── Extrait à lire ──

C’est précisément le sujet que peint Overbeck, en quelques mois seulement, sur la façade de la Portioncule51 : dans la partie latérale droite apparaît le saint, tombant à genoux sur les marches de l’autel, les bras largement ouverts en direction du Christ et de Marie représentés en gloire dans un tondo placé au-dessus de l’autel, au centre de la fresque, et environnés d’un chœur d’anges – dont des anges musiciens au premier rang. On relèvera l’organisation symétrique de la composition, autour de l’axe marqué par la croix surmontant l’autel. Il est peu probable qu’Overbeck ait eu connaissance des rares représentations de l’indulgence du Pardon d’Assise qui ont précédé son travail52 : pour l’essentiel, le vitrail de l’église San Franceso à Arezzo, datant du XVIe siècle, le retable de Murillo à Séville, conservé aujourd’hui au Musée Wallraff-Richartz de Cologne ou même encore le tableau du peintre franciscain Frère Luc53 récemment restauré puis exposé au Musée Carnavalet à Paris54. En revanche, il est certain qu’Overbeck n’a pu ignorer la fresque réalisée en 1516 sur le même sujet par Tiberio d’Assisi55, dans la mesure où elle se trouvait (et se trouve encore) dans la « Chapelle des roses », à quelques pas de la Portioncule : il est frappant d’y retrouver la même ordonnance symétrique des anges de part et d’autre du couple formé par le Christ et Marie, ainsi que des deux messagers postés à droite et à gauche de François, que le peintre a ici placé au centre de la représentation et représenté déjà à genoux. Cet emprunt très large, qui va même jusqu’au port de tête des saints et à leur expression, n’empêche aucunement le renouvellement de la tradition iconographique, marquée notamment par la présence d’anges musiciens56 : elle se traduit ici par l’adjonction de deux frères également saisis par l’apparition céleste et par la présence, juste derrière l’autel, d’une trouée laissant apercevoir un large paysage hivernal. Transposée dans le domaine de l’humain et de la nature, la scène perd cette fixité qu’elle avait encore chez Tiberio d’Assisi, comme dans une icône, sans pour autant se départir totalement de son caractère théâtral.
Aujourd’hui encore, le pèlerin ou simple visiteur découvre la fresque d’Overbeck avant de pénétrer dans la Portioncule57. On peut juger alors, avec l’essayiste et critique d’art Alain Buisine58 qui passe en revue les représentations picturales de la « légende de saint François d’Assise » – dont celles, bien sûr, de la Basilique Sainte-Marie-des-Anges –, que la petite chapelle, déjà « dérisoirement perdue dans l’immensité de la nef, comiquement placée et incongrue », se trouve « qui plus est ignoblement défigurée par l’atroce fresque multicolore peinte sur sa façade en 1829 par le nazaréen Friedrich Overbeck59 ». Il n’empêche que, loin de n’être qu’un « efficace moyen pour protéger de très fragiles constructions60 » comme l’avance avec beaucoup de légèreté Alain Buisine, et indépendamment de tout jugement esthétique, la fresque d’Overbeck remplit une fonction qui est proche de celle de l’imago médiévale : instruire les illitterati, remémorer et surtout, selon la formule employée par Jean Wirth, « exciter le sentiment de dévotion61 ». Nous voilà donc renvoyés, ainsi que l’expose clairement Michel Caffort dans sa présentation de « l’art chrétien », à une « tradition iconodule éprouvée », qui conçoit l’image comme une « prédication silencieuse » (muta praedicatio)62.

───

Consignes:
(A) Traduisez en anglais cette phrase de l’extrait sur la fresque d’Overbeck : « On relèvera l’organisation symétrique de la composition, autour de l’axe marqué par la croix surmontant l’autel. »
(B) Prolongez le texte sur la fresque d’Overbeck à la Portioncule en reprenant après sa dernière phrase.

── Lignes de données ──

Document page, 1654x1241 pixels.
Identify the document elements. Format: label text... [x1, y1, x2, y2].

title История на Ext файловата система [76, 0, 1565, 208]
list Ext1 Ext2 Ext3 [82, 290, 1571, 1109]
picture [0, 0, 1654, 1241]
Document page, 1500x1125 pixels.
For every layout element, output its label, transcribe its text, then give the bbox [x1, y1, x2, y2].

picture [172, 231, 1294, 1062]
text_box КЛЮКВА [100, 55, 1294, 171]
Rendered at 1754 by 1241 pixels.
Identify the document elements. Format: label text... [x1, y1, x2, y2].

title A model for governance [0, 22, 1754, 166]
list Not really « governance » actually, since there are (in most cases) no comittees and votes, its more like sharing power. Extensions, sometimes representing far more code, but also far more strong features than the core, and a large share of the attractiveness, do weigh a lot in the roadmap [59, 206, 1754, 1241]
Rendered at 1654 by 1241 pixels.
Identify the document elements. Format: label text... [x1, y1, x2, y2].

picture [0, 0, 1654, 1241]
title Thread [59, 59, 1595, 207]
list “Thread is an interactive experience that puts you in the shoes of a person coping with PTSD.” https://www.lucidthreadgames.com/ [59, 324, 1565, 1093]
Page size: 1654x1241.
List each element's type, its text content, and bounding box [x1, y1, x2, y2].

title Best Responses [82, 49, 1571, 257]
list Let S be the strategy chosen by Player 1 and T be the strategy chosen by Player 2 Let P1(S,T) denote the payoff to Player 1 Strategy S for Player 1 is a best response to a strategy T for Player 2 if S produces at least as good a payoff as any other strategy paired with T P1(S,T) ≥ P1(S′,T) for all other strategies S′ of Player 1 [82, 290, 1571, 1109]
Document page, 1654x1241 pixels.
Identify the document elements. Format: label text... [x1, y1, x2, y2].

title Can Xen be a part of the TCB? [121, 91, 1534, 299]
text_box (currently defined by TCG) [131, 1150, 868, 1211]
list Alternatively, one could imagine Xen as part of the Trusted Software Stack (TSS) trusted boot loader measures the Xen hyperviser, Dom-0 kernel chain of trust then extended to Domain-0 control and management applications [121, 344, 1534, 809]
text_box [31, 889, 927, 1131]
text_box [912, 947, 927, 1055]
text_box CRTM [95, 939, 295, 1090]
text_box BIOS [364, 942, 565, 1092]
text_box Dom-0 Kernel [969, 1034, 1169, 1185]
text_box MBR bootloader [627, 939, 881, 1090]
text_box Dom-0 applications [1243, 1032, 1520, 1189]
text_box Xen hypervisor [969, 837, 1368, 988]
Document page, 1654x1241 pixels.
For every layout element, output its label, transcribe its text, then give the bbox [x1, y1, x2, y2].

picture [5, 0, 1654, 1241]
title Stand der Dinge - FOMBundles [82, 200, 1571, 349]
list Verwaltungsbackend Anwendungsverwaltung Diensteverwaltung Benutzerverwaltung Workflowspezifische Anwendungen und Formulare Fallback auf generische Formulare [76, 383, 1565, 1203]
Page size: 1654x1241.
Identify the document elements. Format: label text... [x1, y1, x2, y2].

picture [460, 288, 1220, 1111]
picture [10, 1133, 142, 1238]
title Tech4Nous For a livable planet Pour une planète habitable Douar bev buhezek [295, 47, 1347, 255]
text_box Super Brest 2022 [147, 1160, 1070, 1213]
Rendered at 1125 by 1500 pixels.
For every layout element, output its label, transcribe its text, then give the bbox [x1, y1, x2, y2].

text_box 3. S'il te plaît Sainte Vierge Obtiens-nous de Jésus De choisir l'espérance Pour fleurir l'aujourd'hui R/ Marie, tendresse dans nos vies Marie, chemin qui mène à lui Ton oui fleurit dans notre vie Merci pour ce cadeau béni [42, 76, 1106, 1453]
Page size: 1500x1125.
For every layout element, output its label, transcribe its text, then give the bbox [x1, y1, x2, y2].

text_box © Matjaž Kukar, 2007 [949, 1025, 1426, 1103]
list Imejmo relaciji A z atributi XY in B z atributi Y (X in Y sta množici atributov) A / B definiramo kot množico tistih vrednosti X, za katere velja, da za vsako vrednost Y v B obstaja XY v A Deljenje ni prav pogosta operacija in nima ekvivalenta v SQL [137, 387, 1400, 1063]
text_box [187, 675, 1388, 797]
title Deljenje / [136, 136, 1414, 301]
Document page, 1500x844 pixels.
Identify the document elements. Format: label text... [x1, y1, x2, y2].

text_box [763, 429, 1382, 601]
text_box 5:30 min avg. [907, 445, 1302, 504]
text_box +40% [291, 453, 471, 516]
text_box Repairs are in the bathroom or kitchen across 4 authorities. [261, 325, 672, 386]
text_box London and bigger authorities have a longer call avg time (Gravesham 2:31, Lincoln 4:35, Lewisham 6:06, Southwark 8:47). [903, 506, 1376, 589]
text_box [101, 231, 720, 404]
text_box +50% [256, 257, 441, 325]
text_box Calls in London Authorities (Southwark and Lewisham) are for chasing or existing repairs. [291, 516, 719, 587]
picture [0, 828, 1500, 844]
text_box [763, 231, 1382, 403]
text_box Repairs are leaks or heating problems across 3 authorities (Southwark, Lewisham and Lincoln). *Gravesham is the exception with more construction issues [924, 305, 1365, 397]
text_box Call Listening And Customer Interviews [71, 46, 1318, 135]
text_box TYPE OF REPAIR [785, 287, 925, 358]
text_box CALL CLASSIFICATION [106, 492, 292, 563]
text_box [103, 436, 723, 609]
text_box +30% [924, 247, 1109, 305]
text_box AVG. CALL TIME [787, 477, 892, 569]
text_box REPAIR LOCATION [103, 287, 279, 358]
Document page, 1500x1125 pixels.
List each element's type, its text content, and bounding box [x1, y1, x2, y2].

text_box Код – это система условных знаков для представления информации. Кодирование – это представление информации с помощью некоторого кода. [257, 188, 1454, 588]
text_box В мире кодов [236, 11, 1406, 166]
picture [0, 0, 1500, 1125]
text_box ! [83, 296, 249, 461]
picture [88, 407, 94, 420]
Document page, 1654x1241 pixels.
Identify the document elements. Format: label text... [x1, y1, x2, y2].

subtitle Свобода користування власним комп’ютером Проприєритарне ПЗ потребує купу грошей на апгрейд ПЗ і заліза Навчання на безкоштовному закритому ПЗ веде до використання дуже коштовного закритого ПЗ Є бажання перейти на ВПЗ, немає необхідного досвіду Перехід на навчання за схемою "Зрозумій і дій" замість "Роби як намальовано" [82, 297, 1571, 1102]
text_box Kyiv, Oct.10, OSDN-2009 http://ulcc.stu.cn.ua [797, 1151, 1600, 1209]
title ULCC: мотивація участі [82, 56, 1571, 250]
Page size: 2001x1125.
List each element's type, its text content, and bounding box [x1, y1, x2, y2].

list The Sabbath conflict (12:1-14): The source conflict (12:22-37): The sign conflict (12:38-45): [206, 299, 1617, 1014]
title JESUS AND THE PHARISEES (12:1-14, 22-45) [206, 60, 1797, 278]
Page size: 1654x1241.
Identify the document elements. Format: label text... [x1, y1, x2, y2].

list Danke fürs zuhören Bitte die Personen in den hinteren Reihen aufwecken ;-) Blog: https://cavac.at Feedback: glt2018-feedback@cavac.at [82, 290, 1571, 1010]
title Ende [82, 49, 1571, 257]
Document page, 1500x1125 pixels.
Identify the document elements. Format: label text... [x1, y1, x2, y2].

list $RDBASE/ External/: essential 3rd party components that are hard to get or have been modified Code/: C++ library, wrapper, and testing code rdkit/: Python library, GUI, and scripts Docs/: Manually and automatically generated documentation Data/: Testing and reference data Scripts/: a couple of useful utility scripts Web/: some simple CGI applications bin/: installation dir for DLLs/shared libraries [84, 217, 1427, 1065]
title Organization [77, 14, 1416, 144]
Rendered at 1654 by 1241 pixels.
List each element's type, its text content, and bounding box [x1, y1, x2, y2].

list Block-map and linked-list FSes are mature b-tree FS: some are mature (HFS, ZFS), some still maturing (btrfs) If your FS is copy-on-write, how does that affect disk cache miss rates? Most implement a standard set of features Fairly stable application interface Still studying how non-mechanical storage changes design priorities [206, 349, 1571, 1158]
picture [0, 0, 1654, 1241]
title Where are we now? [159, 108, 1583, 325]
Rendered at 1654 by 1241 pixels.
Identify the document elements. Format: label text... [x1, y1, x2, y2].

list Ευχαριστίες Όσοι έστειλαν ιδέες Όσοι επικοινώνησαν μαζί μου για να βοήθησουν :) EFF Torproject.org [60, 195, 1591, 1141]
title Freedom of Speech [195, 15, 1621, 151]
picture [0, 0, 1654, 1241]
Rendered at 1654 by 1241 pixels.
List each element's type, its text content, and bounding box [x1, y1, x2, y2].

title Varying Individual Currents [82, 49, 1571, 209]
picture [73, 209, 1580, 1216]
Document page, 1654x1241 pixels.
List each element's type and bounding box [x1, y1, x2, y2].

───

Corrigé:
(A) One will note the symmetrical organization of the composition around the axis marked by the cross surmounting the altar.

(B)
De retour à Rome, Overbeck peint quelques années plus tard un tableau dont le titre a valeur de programme. Il s’agit du Triomphe de la Religion dans les arts63, une représentation allégorique qui présente une grande parenté formelle avec la fresque d’Assise : même construction symétrique de part et d’autre du tondo central (ici, une Maestà) ; même ouverture, mais plus large encore, sur un paysage – une constante apparemment chez Overbeck. Surtout, cette œuvre majeure, qu’accompagne un long commentaire rédigé par le peintre lui-même afin de « devancer toute fausse interprétation » et « rendre intelligible certains éléments pouvant rester obscurs aux yeux de la plupart64 », ne traduit pas autre chose que la volonté de (re)mettre l’art au service de Dieu, sans le placer, précise le peintre toujours dans ce même souci d’exégèse, « comme une idole sur l’autel », mais en répondant à sa fonction première : « être le serviteur du sanctuaire65 ». C’est à la réalisation de cette mission que s’emploiera Overbeck dans la dernière partie de son existence romaine, comme en témoignent notamment la Madone assise avec l’Enfant Jésus endormi (1842-1853), les quarante dessins des Évangiles (1843-1853), les quatorze aquarelles du Chemin de Croix (1850-1857), les sept grands cartons des Sacrements (1846-1862) ou encore les treize cartons préparatoires aux fresques de la cathédrale slavone de Dakovo (1867-1867), dernière démonstration à grande échelle d’un « art chrétien » parvenu à maturité.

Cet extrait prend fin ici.